The South Dakota State Poetry Society (SDSPS) is a non-profit state-level poetry association in the U.S. state of South Dakota, affiliated with the National Federation of State Poetry Societies (NFSPS). The organization promotes poetry, conducts state-wide contests, issues poetry publications and organizes periodic workshops and festivals.

==History==

The South Dakota State Poetry Society was founded in 1927 by Dr. James C. Lindberg at Northern State University after serving as editor of the college's literary magazine Pasque Petals the previous year. The organization incorporated as a 501(c)(3) nonprofit in 1984, with a mission statement that reads, in part: "To encourage and foster the writing and publication of poetry by South Dakota writers and to promote excellence therein."

==Activities==

October 1999 Pasque Petals literary poetry journal

The SDSPS organizes and supports poetry events and readings around the state, in communities, schools, and prisons, and hosts a website that provides up-to-date information on activities and opportunities for members. The society has a board of up to fifteen members that selects the editor for the literary journal Pasque Petals, oversees the organization's annual state-wide poetry contests, and assists in planning for the South Dakota Festival of Books. SDSPS has also recommended candidates for South Dakota Poet Laureate to the state's Governor since 1959.

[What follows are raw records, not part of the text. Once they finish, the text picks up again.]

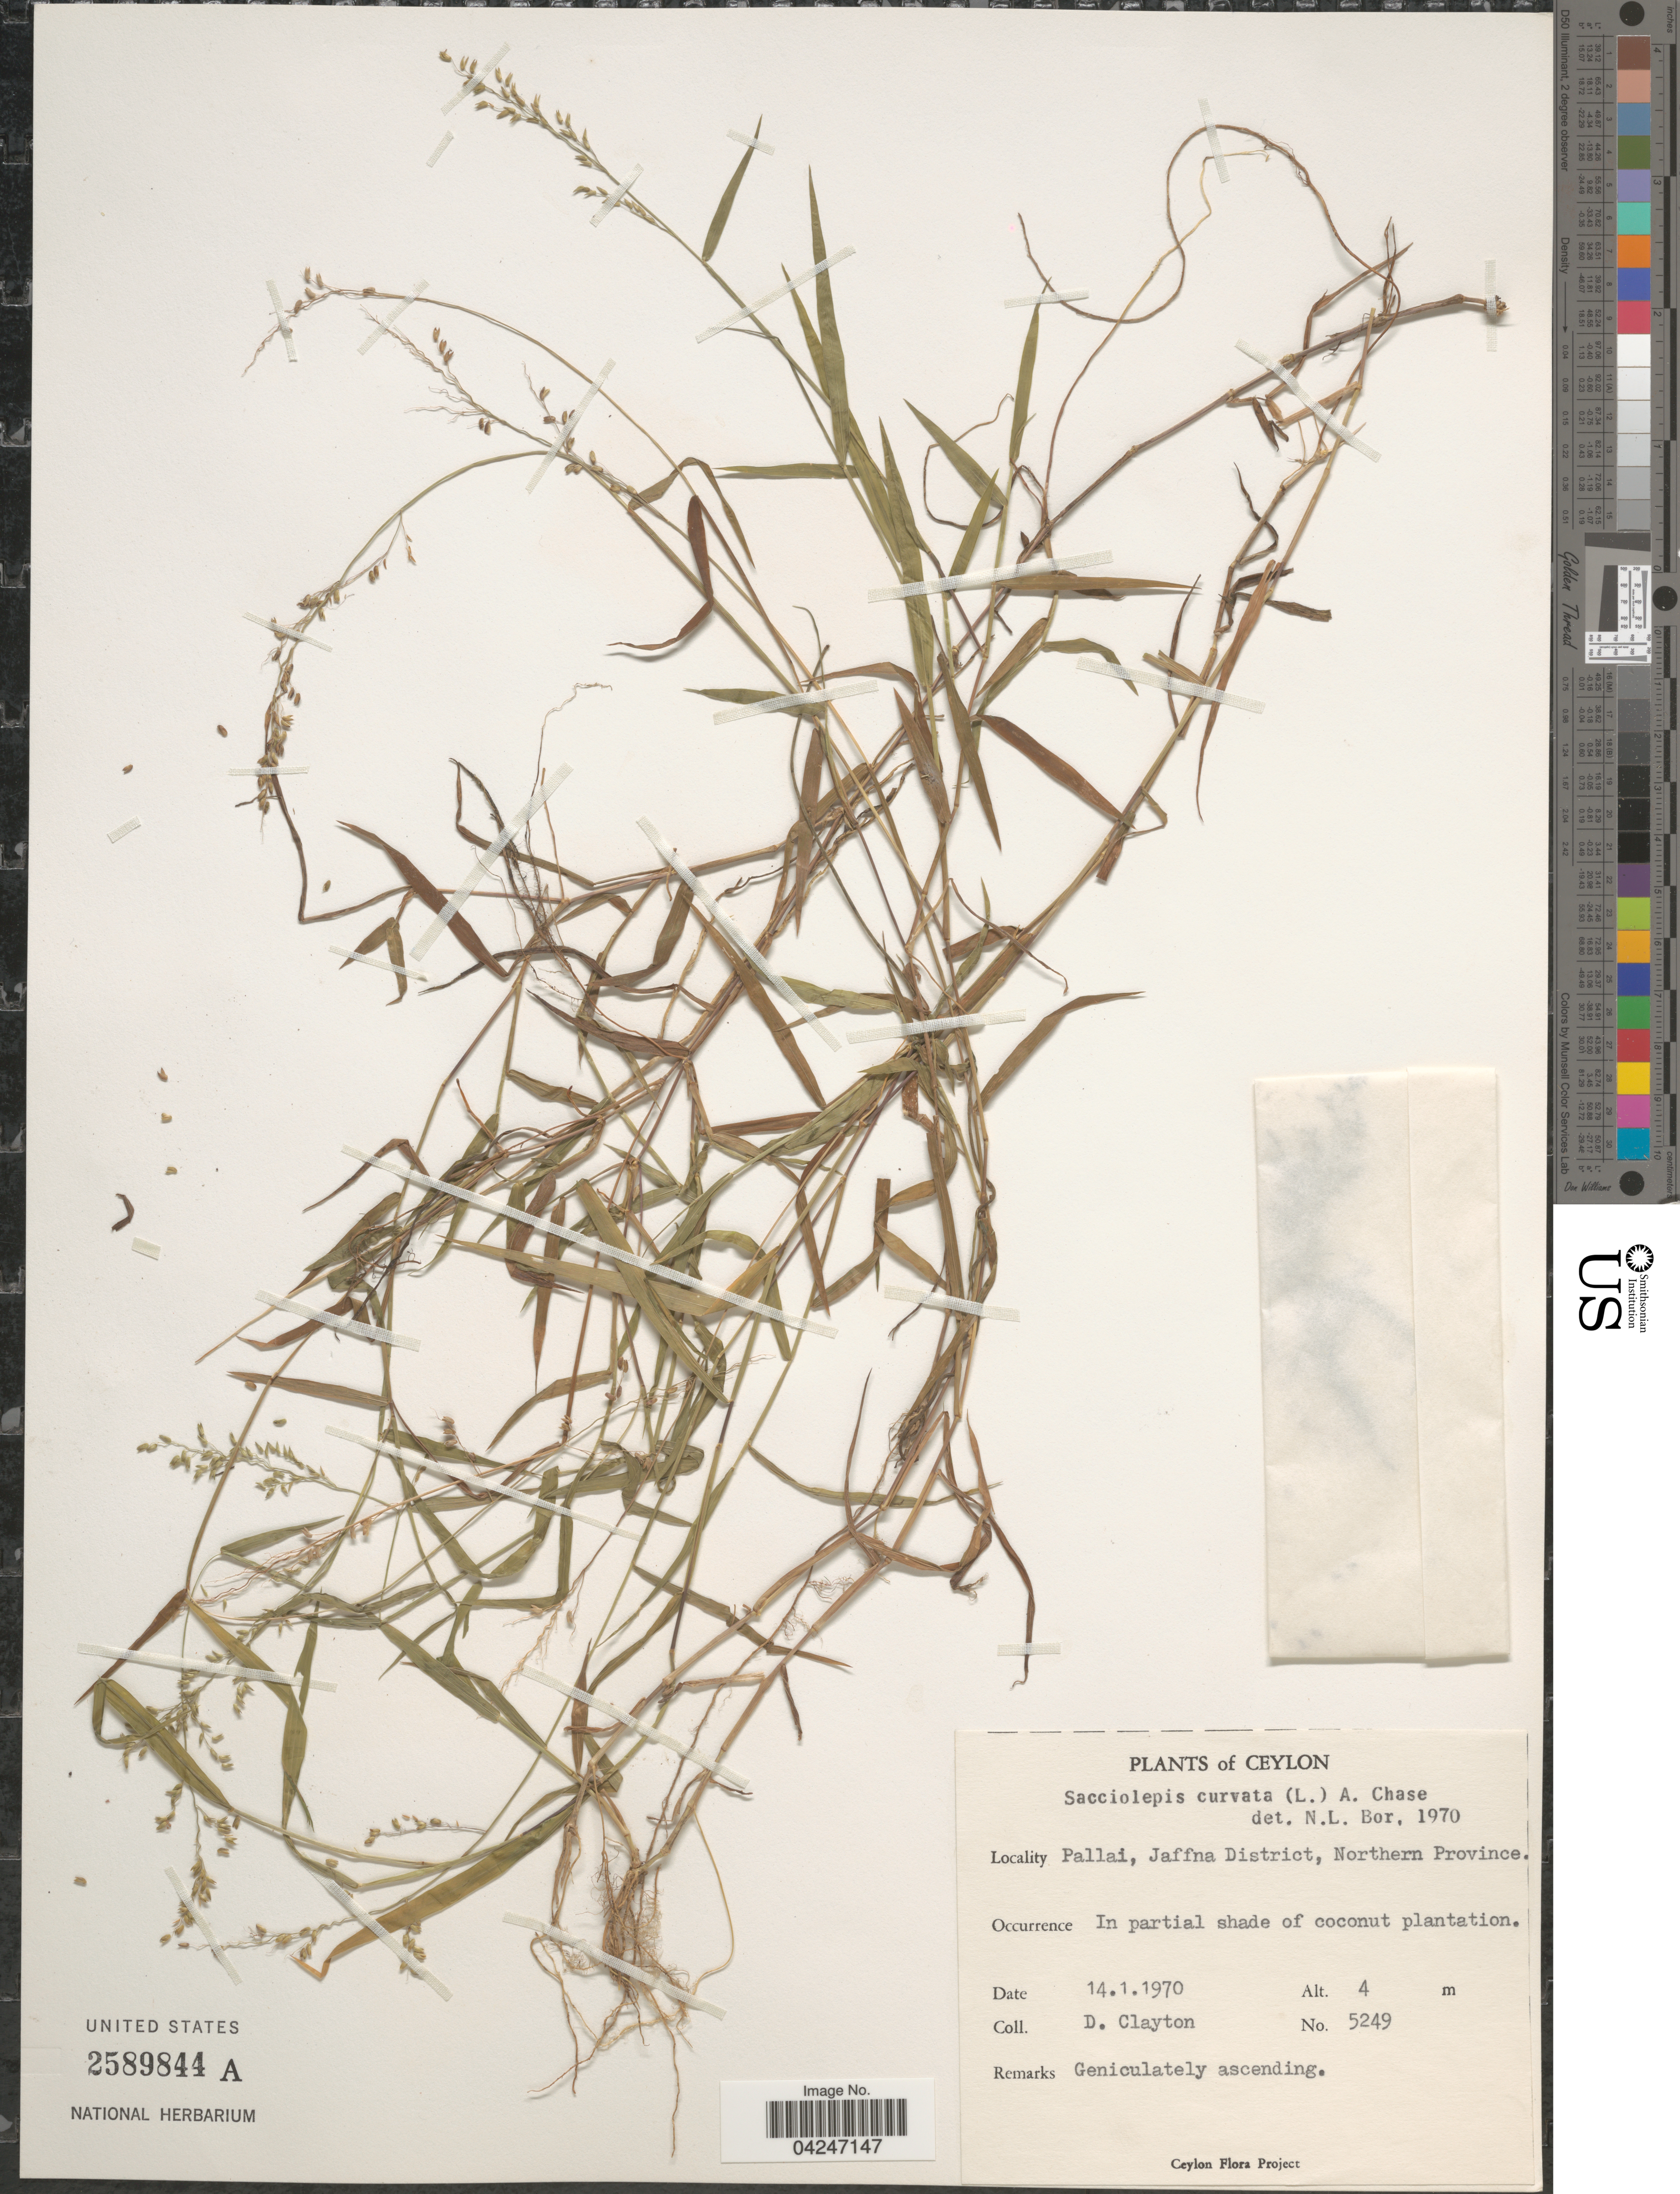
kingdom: Plantae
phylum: Tracheophyta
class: Liliopsida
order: Poales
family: Poaceae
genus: Sacciolepis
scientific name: Sacciolepis curvata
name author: (L.) Chase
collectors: D. Clayton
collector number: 5249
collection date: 1970-01-14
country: Sri Lanka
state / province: Northern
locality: Ceylon. Pallai, Jaffna District. In partial shade of coconut plantation.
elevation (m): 4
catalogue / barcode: US 2589844A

The Pasque Petals is the oldest poetry journal sponsored by a state poetry society in continuous publication within the National Federation of State Poetry Societies. The journal began as a mimeographed monthly publication, and has grown to a high-quality professional release that presents poetry in a variety of forms and styles from local, national and international contributors. Since 2010 the society has also published poetry chapbooks selected through a competition. The SDSPS achieves are stored in the Hilton M. Briggs Library at South Dakota State University.